As of September 16th, my partner and I will have been under Shelter-in-Place protocol for six full months. Functionally, since both our offices closed the week before, we have been sheltering in place since March 9th. While some restrictions have been eased since the early days, and while we did move from a Tier 1 county (widespread incidence) to a Tier 2 county (substantial instance), little has changed for us – we do not go out, except for masked walks. We get groceries as infrequently as possible. We attend religious services online. We do not see friends or family.
Especially early in the lockdown, but also over the summer as political clashes intensified, there was a lot of rhetoric around being patient with everyone, including oneself; about making time to destress, to acknowledge that things are very hard and scary right now; that even if you’re not a front-line or essential services worker, or know someone who has contracted Covid-19, that the entire situation is just hard, and is taking a toll on our collective mental health.
This was (and is) good advice. I certainly took it to heart, and while there were only so many things where I could give myself space to try and be calm (what with moving and working full-time and having life events like emergency vet visits come up), I definitely made an effort to practice self-care; to be patient; to let myself understand that this was not a normal situation, and that it was okay to feel overly anxious or be less productive.
And then we hit that six month mark, and something in my brain just… clicked over.
I’ve long known that I have a consistent 3-6 week delay in processing big emotions like grief or anger or distress. This extends further out depending on how strong the emotion is (took a solid year before I could speak at all to anyone about losing my cat, for example), but my body’s strange internal clock regarding matters of the heart is not a new phenomenon. However, I guess this year I am learning that the length of time for which I can suspend my normal functioning in light of ongoing crisis is exactly six months.
As of two weeks ago, I am suddenly intensely productive again. I’m reading; I’m catching up on email; I’m scheduling projects and writing letters and making ambitious house-renovation goals and and and-
It’s very strange. Welcome, in a way, because I had felt (as I’m sure many have) like I was operating in a stressed-out depressive fog, and that’s not a nice place to live. But it’s not as though conditions have actually improved? Or that I have become any less concerned about the enormous trash fire that is currently our American state of being in 2020? It’s just that my brain has somehow decided that none of that matters anymore. It is now just the new normal, and apparently my brain is done wasting time and energy on it.

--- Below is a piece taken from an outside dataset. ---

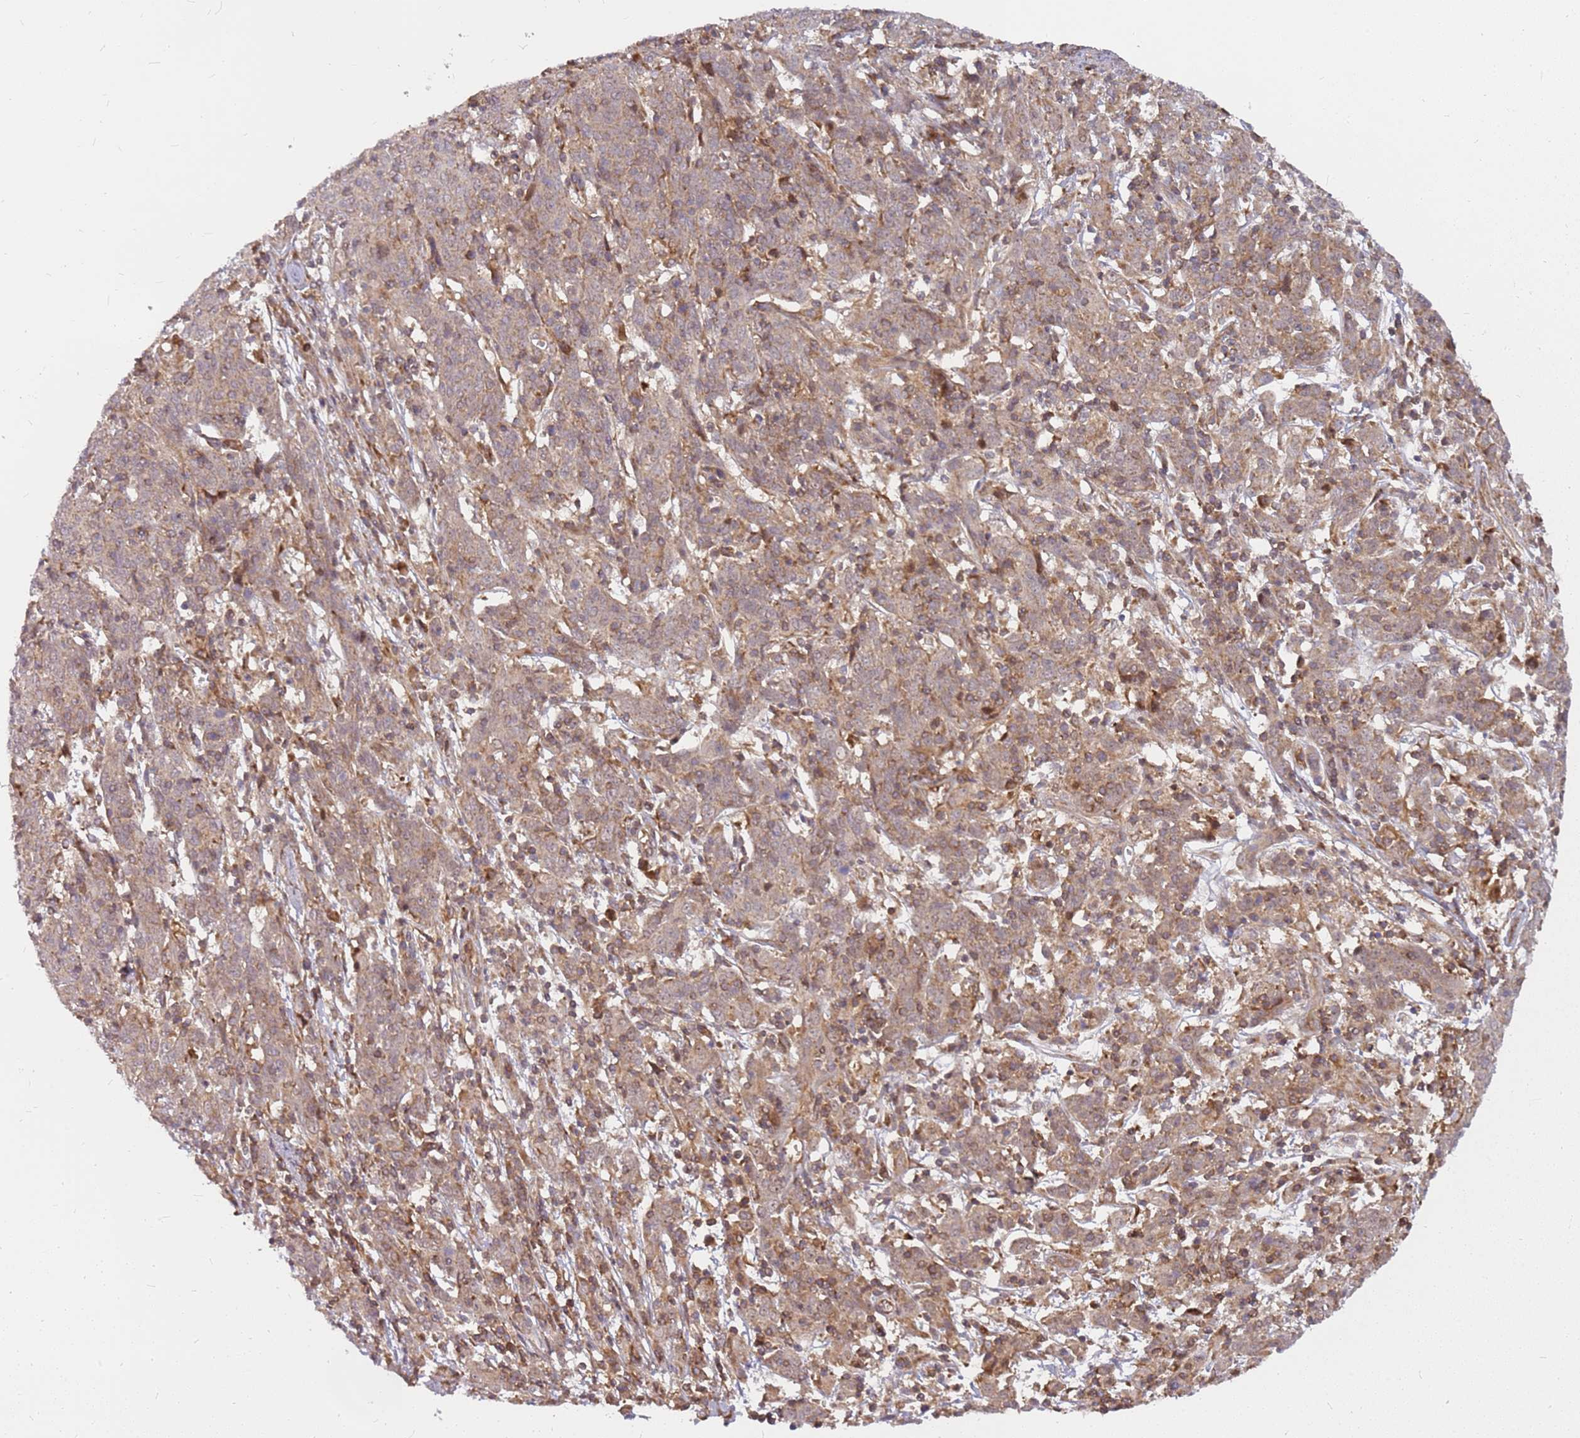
{"staining": {"intensity": "weak", "quantity": ">75%", "location": "cytoplasmic/membranous"}, "tissue": "cervical cancer", "cell_type": "Tumor cells", "image_type": "cancer", "snomed": [{"axis": "morphology", "description": "Squamous cell carcinoma, NOS"}, {"axis": "topography", "description": "Cervix"}], "caption": "DAB immunohistochemical staining of human cervical cancer demonstrates weak cytoplasmic/membranous protein positivity in about >75% of tumor cells.", "gene": "CCDC159", "patient": {"sex": "female", "age": 67}}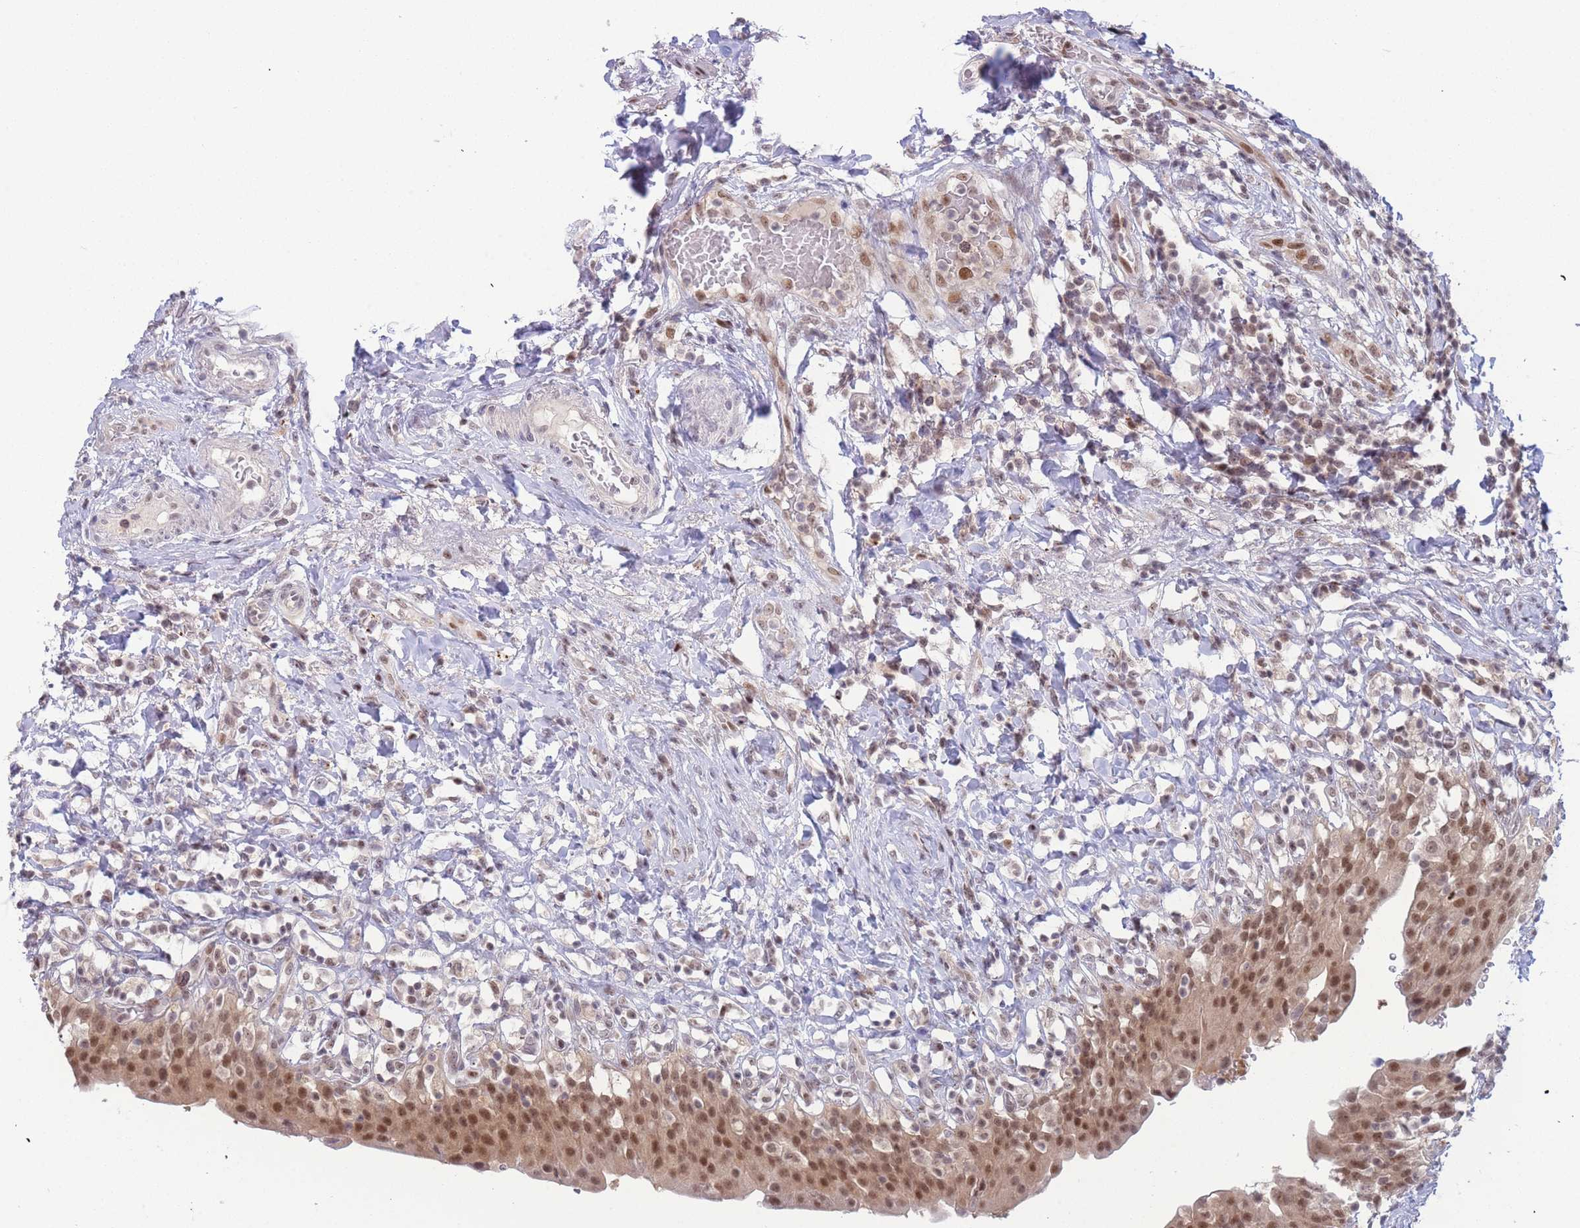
{"staining": {"intensity": "moderate", "quantity": ">75%", "location": "nuclear"}, "tissue": "urinary bladder", "cell_type": "Urothelial cells", "image_type": "normal", "snomed": [{"axis": "morphology", "description": "Normal tissue, NOS"}, {"axis": "morphology", "description": "Inflammation, NOS"}, {"axis": "topography", "description": "Urinary bladder"}], "caption": "IHC staining of benign urinary bladder, which shows medium levels of moderate nuclear staining in approximately >75% of urothelial cells indicating moderate nuclear protein expression. The staining was performed using DAB (brown) for protein detection and nuclei were counterstained in hematoxylin (blue).", "gene": "DEAF1", "patient": {"sex": "male", "age": 64}}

I’m not actually all that comfortable with my brain’s ability and willingness to just throw up its hands and say, “okay, this is just how it is now forever.” I’m also sure it won’t last, at least not indefinitely; these up/down cycles are normal for me, as they are for a lot of humans, and I’ll undoubtedly hit a wall again at some point where everything feels hard and terrible.
In the meantime, I guess I’m going to try to ride this train as far as it goes.